(Records from a data collection)
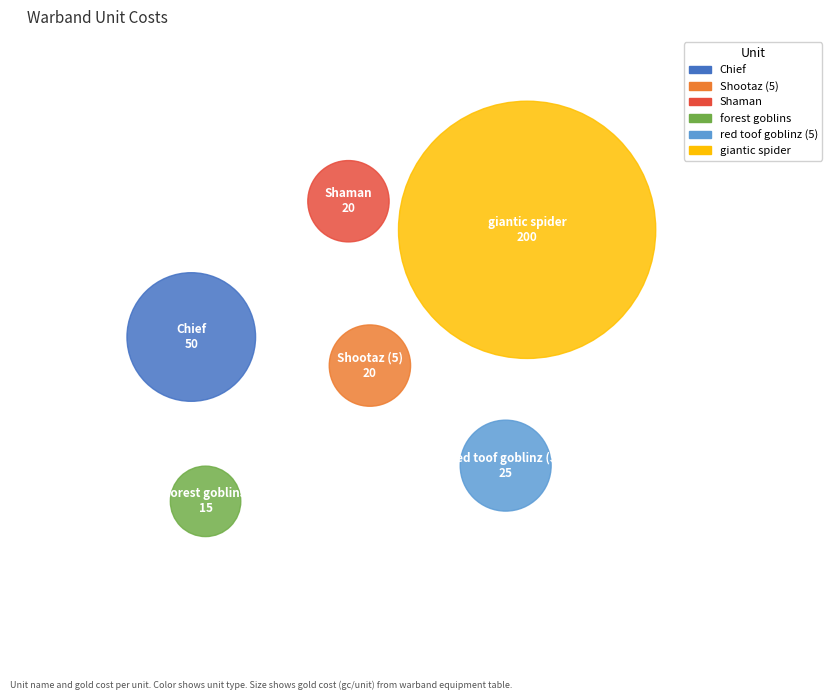

To the nearest percent, what portion does giantic spider represent?

61%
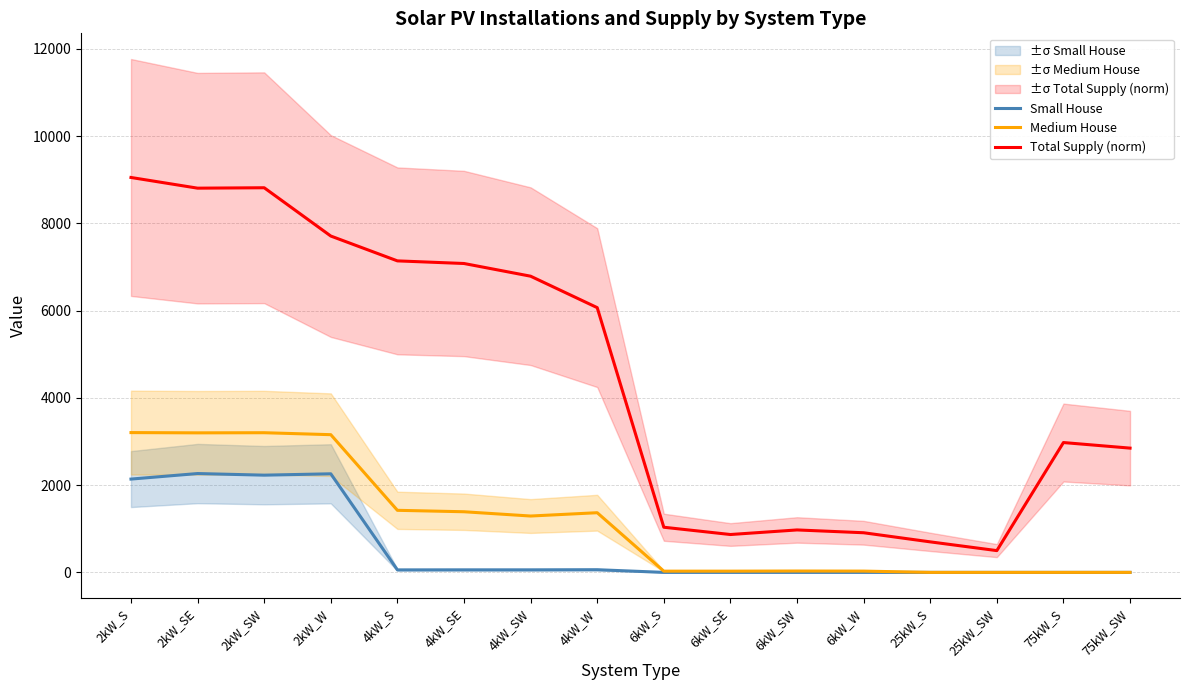

Between 6kW_W and 2kW_S, which is larger?

2kW_S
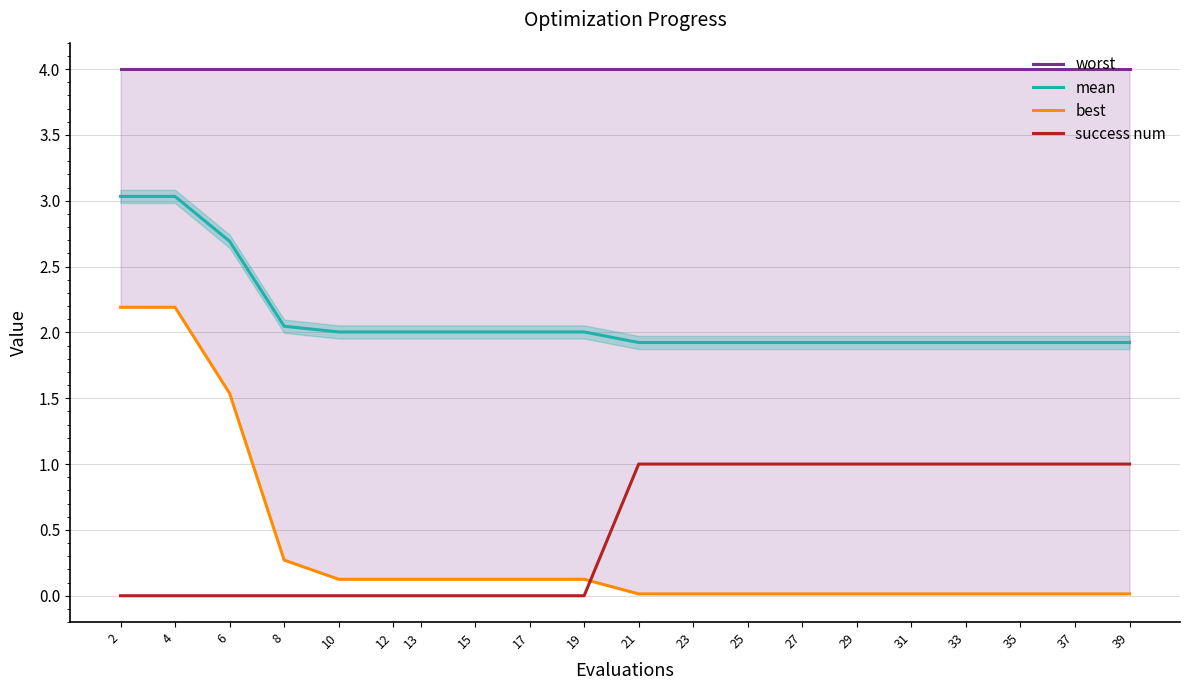

What is the total value across all series at 19?

6.1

WORK REQUEST
Rewrite all of the records with "larger" replaced by "greater", keeping everything else the same and leaving out the pictures.

TASK SOLUTION
To the nearest percent, what portion does giantic spider represent?

61%

Between 6kW_W and 2kW_S, which is greater?

2kW_S

What is the total value across all series at 19?

6.1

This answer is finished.